Baca berita dengan sedikit iklan, klik di sini
TEMPO.CO, Jakarta - Liga 1 Indonesia telah berakhir pada 12 November 2017 lalu dengan menelurkan klub debutan Bhayangkara FC, sebagai juaranya. Mengajak Go-Jek dan Traveloka sebagai sponsor utama, Liga ini menampilkan 18 klub dengan total 306 pertandingan selama periode April 2017 hingga November 2017.
Tiga klub harus angkat kaki dari Liga 1 Indonesia di akhir musim. Mereka adalah Semen Padang, Persiba Balikpapan, dan Persegres Gresik. Meski begitu, tiga klub dengan basis massa besar dipastikan akan ke promosi untuk meramaikan musim berikutnya. Ketiga klub itu adalah, Persebaya Surabaya, PSMS Medan, dan PSIS Semarang.
Diwarnai dengan kedatangan marquee player di sejumlah klub hingga tragedi meninggalnya kiper sekaligus kapten Persela Lamongan, Choirul Huda, Liga 1 Indonesia disebut-sebut sebagai liga paling kompetitif di Asia Tenggara pada 2017 ini. Meski begitu, sejumlah kontroversi ikut hadir.
Mulai dari kemenangan Bhayangkara FC yang dinilai mendapat campur tangan PSSI, juga regulasi yang dinilai masih plin plan dari operator Liga, menjadi kritik tajam. Selain itu tragedi kekerasan di sepakbola Indonesia, juga masih terjadi. Korban jiwa juga masih jatuh di kalangan suporter.
Berikut beberapa catatan kejadian penting di Liga 1 Indonesia:
1. Marquee Player
Persatuan Sepakbola Seluruh Indonesia (PSSI) membuat regulasi baru pada Liga 1 Indonesia, yang memperbolehkan setiap klub merekrut empat pemain asing. Dua merupakan pemain asing non-asia, satu pemain asing Asia, dan satu marquee player.
Marquee play merujuk pada pemain yang dinilai berkelas dunia dan pernah berlaga di Piala Dunia. Pemain itu didatangkan memang dimaksudkan untuk mendongkrak pemasukan keuangan dan performa klub. Beberapa klub besar pun langsung berburu pemain-pemain elit.
Yang paling fenomenal adalah kedatangan eks gelandang Chelsea dan Real Madrid asal Ghana, Michael Essien.
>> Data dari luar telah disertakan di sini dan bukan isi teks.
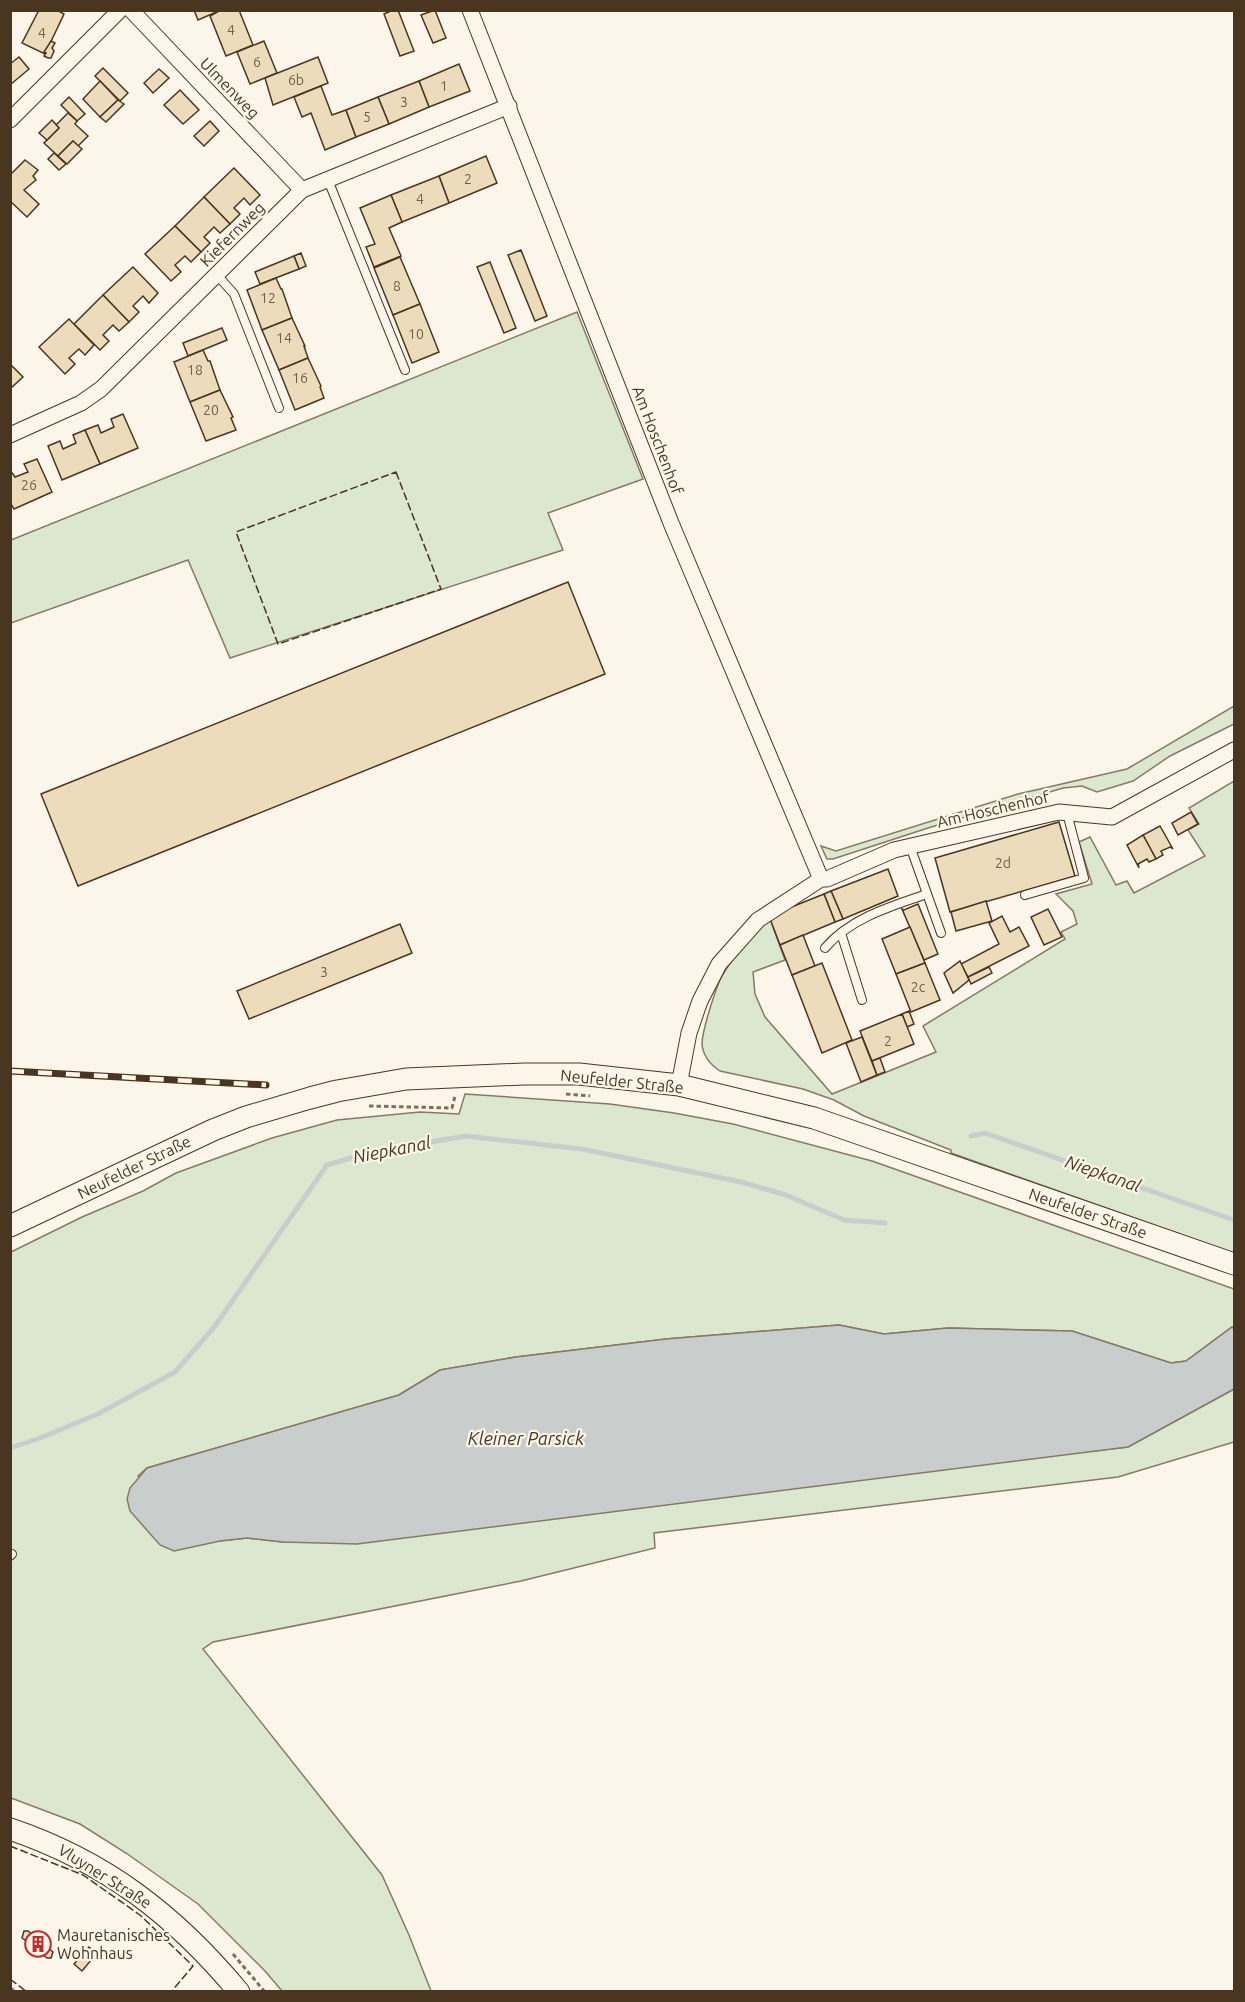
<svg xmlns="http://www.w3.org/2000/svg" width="1245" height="2002" viewBox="0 0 1245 2002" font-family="Ubuntu,sans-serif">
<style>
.green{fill:#dce7d0;stroke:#887966;stroke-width:1.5}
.water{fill:#c9cecd;stroke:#887966;stroke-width:1.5}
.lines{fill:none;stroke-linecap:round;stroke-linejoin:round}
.stream{stroke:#c9cecd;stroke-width:5}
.building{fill:#ecdcbc;stroke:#4a3520;stroke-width:1.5}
.service-casing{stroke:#4a3520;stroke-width:10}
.minor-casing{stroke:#4a3520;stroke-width:17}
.secondary-casing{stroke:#4a3520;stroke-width:23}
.path{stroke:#7f6f5c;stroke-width:3;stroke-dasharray:4.5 3;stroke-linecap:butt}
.service{stroke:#fbf6e9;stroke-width:8}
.minor{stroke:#fbf6e9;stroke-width:15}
.secondary{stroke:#fbf6e9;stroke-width:21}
.rail-casing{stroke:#4a3520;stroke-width:7}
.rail{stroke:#fbf6e9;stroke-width:4.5;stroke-dasharray:14;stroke-linecap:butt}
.fence{stroke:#4a3520;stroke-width:1.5;stroke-dasharray:8 3;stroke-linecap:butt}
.labels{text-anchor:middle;stroke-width:4.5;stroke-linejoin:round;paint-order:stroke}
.number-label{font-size:14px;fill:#725f47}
.street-label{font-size:16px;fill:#4a3520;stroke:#fbf6e9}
.poi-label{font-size:16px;fill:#4a3520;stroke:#fbf6e9;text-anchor:start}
.water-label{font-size:18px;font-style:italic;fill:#4a3520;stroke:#fbf6e9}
</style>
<rect width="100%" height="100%" fill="#fbf6e9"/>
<!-- green -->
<g class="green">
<polygon points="577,312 643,479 548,513 563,550 230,658 188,560 11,623 11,540"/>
<polygon points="1234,706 1234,724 1170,756 1133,781 1097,792 1082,786 1063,788 928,828 833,859 827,859 821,846 836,851 1018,794 1127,769"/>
<path d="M1234,781V1253L951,1153V1150L864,1116L834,1100L803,1089L720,1071C711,1065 703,1056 702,1044C702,1031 716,987 722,976C735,954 752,935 769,916L785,960L753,972L755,994L765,1017L832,1094L936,1052L923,1026L1065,939L1061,932L1077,924L1073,911L1056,894L1092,884L1079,842L1090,837L1116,885L1127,881L1134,893L1205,856L1188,830L1199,824L1189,808Z"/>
<polygon points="465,1094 610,1104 674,1113 733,1124 872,1161 1234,1289 1234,1329 1232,1327 1186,1361 1171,1363 1072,1331 948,1328 884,1334 839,1325 666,1339 516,1357 440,1370 399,1395 147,1468 138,1476 220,1541 247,1538 283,1542 1128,1447 1234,1389 1234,1442 1118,1477 654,1533 655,1548 521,1581 213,1642 203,1649 382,1875 409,1935 431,1991 282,1991 265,1971 198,1904 126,1853 80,1824 11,1798 11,1252 82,1217 143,1191 176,1173 272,1138 337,1120 420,1112 459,1114"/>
</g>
<!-- water -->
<polygon class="water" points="839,1325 884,1334 948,1328 1072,1331 1171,1363 1186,1361 1232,1327 1234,1329 1234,1389 1128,1447 357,1544 283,1542 247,1538 220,1541 174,1551 160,1545 130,1511 127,1499 130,1488 147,1468 399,1395 440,1370 516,1357 666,1339"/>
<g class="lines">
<!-- stream -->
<g class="stream">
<polyline points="971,1136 985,1133 1234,1220"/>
<polyline points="10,1448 40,1438 98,1414 175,1372 215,1326 327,1165 371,1152 466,1136 582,1149 741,1182 786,1195 844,1220 885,1223"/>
</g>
</g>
<!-- building -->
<g class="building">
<polygon points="39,10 57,10 64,14 45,54 22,43"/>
<polygon points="194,10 221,10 198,20"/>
<polygon points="221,10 239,10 253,45 226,56 210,16"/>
<polygon points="393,10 398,10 414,51 400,56 384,14"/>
<polygon points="435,10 446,38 433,43 421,15"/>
<polygon points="51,41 55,43 52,48 54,51 51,58 48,58 44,56 46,53 44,52"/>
<polygon points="264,41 277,73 250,84 237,52"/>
<polygon points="19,57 29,69 10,85 10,64"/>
<polygon points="318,57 328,83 273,105 265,78"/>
<polygon points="459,64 470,91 429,107 419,81"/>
<polygon points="103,68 128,93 120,101 95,76"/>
<polygon points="159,69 169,78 153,93 144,83"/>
<polygon points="100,81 118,100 100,117 83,99"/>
<polygon points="419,81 429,107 389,124 378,97"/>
<polygon points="321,86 332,115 346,110 356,137 325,150 311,113 302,117 294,97"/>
<polygon points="180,90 199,110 183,124 164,105"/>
<polygon points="69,97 85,114 77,121 61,105"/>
<polygon points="378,97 389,124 356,137 346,110"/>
<polygon points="118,100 124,104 106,122 100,117"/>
<polygon points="68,113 77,121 75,124 88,136 78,146 73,141 58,156 44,143 59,128 56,125"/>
<polygon points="52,120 59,128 47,140 39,133"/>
<polygon points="210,121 219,131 204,146 194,136"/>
<polygon points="73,141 82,149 67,164 58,156"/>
<polygon points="54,153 66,164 59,170 48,159"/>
<polygon points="486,156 497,183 449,203 439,176"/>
<polygon points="25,160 38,170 33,176 36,180 24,190 39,204 27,217 10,201 10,175"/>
<polygon points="234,168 260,195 250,205 244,198 234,208 240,214 230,224 204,197"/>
<polygon points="439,176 449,203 402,222 391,195"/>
<polygon points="391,195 402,222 389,228 401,256 374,267 366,247 375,244 360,208"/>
<polygon points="204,197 230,224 220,233 214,227 204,237 210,243 201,252 175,226"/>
<polygon points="175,226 201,252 191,262 185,256 175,265 181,272 171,281 145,254"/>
<polygon points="521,250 547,316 535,321 508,255"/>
<polygon points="301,253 306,266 299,269 294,256"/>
<polygon points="294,256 299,269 260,284 255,272"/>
<polygon points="400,257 420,304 393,315 374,268"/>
<polygon points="490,262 516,328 504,333 477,267"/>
<polygon points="133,267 158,293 149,303 143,296 133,306 139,312 129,322 103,295"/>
<polygon points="276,278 281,289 282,289 292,318 262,330 247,290"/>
<polygon points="103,295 129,322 119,331 113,325 103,335 109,341 100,350 74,324"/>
<polygon points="420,304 439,352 412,363 393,315"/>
<polygon points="292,318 305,346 304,346 308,358 279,370 262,330"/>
<polygon points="69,319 94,345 85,355 79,349 69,358 75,364 65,374 39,347"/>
<polygon points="222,328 227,340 188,356 183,343"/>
<polygon points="203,350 208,361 210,361 220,390 190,402 174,362"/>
<polygon points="308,358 321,386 320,387 324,398 295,410 279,370"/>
<polygon points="10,364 23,377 12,387 10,386"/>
<polygon points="220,390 233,417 231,418 236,430 206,441 190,402"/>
<polygon points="123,414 138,448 100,464 85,430 98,425 101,433 114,427 111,419"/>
<polygon points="85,430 100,464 62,480 48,446 60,441 63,449 76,443 73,435"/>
<polygon points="37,459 52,492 14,509 10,502 10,470 15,477 28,472 24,464"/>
<polygon points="568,582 605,674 78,886 41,794"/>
<polygon points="1191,812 1198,824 1178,835 1172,823"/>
<polygon points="1059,822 1075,876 950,912 935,858"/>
<polygon points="1160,826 1173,849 1170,847 1161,851 1163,855 1156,859 1143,835"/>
<polygon points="1143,835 1156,859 1149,862 1147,859 1138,864 1139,868 1127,845"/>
<polygon points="888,869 898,896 843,919 831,891"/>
<polygon points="831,891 843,919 835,922 824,894"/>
<polygon points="824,894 835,922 780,945 769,916"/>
<polygon points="986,901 992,921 956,931 951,912"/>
<polygon points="918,904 938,954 924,960 902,909 904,910"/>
<polygon points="1048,909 1062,937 1044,945 1031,917"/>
<polygon points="1002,916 1010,932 1019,927 1029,946 968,977 961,964 999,944 989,923"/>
<polygon points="400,924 412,953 249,1019 237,991"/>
<polygon points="910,927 925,963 896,974 882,939"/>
<polygon points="803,935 815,966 792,975 780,945"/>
<polygon points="960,961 969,980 953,993 944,973"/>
<polygon points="822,963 852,1040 822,1053 792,975"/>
<polygon points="925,963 940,1000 911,1012 896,974"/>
<polygon points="989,967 992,973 971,984 968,977"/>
<polygon points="909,1011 914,1024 907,1027 902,1014"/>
<polygon points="902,1014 914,1044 872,1061 860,1031"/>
<polygon points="862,1037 877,1075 861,1082 846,1043"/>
<polygon points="880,1058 885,1072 877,1075 872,1061"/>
<polygon points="24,1931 28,1931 33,1935 39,1934 47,1941 47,1947 53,1952 51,1958 47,1958 42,1954 36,1955 28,1949 28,1942 22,1938"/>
<polygon points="89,1947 97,1953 82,1971 74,1964"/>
</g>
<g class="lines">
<!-- service casing -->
<g class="service-casing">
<g id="service">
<polyline points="328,180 405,370"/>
<polyline points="217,275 234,294 279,408"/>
<polyline points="910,846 941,933"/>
<polyline points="1025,895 1084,878 1067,813"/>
<polyline points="841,933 862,1000"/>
<path d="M825,948C850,918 892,906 927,894"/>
<polyline points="10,1556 12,1554"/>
</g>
</g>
<!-- minor casing -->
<g class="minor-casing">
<g id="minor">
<polyline points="131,10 302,190"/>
<polyline points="470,10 671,523 821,879"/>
<polyline points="10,120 120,10"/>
<polyline points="10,435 81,403 101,389 302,190 509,106"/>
<polyline points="679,1085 689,1033 700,1001 719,964 758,920 821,879 827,879 894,850 1059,812 1112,817 1234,750"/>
</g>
</g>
<!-- secondary casing -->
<g class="secondary-casing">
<g id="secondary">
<polyline points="10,1226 213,1130 246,1117 310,1098 337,1091 406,1079 524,1074 579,1074 679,1085 814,1118 1234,1264"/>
<path d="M10,1829C105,1861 175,1915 239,1992"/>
</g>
</g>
<!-- path -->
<g class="path">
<polyline points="566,1094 590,1096"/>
<polyline points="369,1106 452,1108 455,1096"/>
<polyline points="233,1954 265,1992"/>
<polyline points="10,1988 17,1992"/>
</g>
<!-- service -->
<use href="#service" class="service"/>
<!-- minor -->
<use href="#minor" class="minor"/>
<!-- secondary -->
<use href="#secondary" class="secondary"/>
<!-- rail casing -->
<g class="rail-casing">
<polyline id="rail" points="10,1071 266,1085"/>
</g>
<!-- rail -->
<use href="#rail" class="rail"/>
<!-- fence -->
<g class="fence">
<polygon points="396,472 441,589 278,644 236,532"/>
<polyline points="10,1846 83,1875 140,1915 193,1966 171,1992"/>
<polyline points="10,1979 27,1992"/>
</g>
</g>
<!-- icons -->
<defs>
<g id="building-ring" transform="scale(1.35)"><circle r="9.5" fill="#fbf6e9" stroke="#c62828" stroke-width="1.5"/><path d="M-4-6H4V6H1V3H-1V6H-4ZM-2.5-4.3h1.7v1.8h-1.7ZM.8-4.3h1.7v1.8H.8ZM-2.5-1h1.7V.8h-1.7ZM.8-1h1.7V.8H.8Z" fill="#c62828"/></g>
</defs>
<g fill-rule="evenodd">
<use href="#building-ring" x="38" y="1944"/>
</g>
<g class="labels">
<!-- number labels -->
<g class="number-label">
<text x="231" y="35">4</text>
<text x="42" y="38">4</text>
<text x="257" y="67">6</text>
<text x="296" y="85">6b</text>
<text x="444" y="91">1</text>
<text x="404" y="107">3</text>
<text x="367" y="122">5</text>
<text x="468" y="184">2</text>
<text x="420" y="204">4</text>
<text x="397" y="291">8</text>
<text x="268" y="303">12</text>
<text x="416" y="339">10</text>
<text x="284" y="343">14</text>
<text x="195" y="375">18</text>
<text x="300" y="383">16</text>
<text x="211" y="415">20</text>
<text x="29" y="490">26</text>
<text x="1003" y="868">2d</text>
<text x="324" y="977">3</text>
<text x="918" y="992">2c</text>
<text x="888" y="1046">2</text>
</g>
<!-- street labels -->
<g class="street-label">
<text transform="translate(230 88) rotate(46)" y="6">Ulmenweg</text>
<text transform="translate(232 234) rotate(-45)" y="6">Kiefernweg</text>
<text transform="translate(658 440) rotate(69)" y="6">Am Hoschenhof</text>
<text transform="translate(993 809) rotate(-13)" y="6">Am Hoschenhof</text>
<text transform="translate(622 1081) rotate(6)" y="6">Neufelder Straße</text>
<text transform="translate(134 1167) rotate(-26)" y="6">Neufelder Straße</text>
<text transform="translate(1088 1213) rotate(19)" y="6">Neufelder Straße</text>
<text transform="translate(105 1876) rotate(32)" y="6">Vluyner Straße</text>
</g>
<!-- poi labels -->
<g class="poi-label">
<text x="57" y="1941">Mauretanisches<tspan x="57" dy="18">Wohnhaus</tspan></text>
</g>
<!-- water labels -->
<g class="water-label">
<text transform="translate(392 1150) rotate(-11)" y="6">Niepkanal</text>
<text transform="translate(1103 1174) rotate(19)" y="6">Niepkanal</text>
<text x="526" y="1445">Kleiner Parsick</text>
</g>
</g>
<!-- border -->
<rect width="1245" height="2002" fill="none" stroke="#4a3520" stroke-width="24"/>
</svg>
Essien menjadi tambahan motor di lini tengah Maung Bandung. Namun sayang, penampilan Essien gagal mendongkrak permainan Persib dan membuat mereka finis di ke 13.
Beda cerita dengan marquee player yang didatangkan oleh Bhayangkara FC, Paulo Sergio Moreira Goncalves. Pemain berusia 33 tahun asal Portugal itu tampil menawan dan di akhir Liga meraih predikat sebagai pemain terbaik Liga 1 Indonesia.
Ada pula nama besar seperti Peter Odemwingie yang direkrut oleh Madura United. Pemain jebolan Liga Inggris itu tampil impresif dengan catatan 15 gol dan 8 assist dari 23 kali penampilannya. Namun sayangnya, kisah manis Odemwingie harus diakhiri dengan sedikit konflik.
Meski begitu, Ketua PSSI Edy Rahmayadi mengatakan regulasi ini masih mungkin akan dilanjutkan di Liga 1 musim mendatang. "Marquee player nanti dibahas. Itu salah satu industri TV supaya rating naik. Nanti dievaluasi naik gak ratingnya? Kalau evaluasi baik kita tambah," kata Edy.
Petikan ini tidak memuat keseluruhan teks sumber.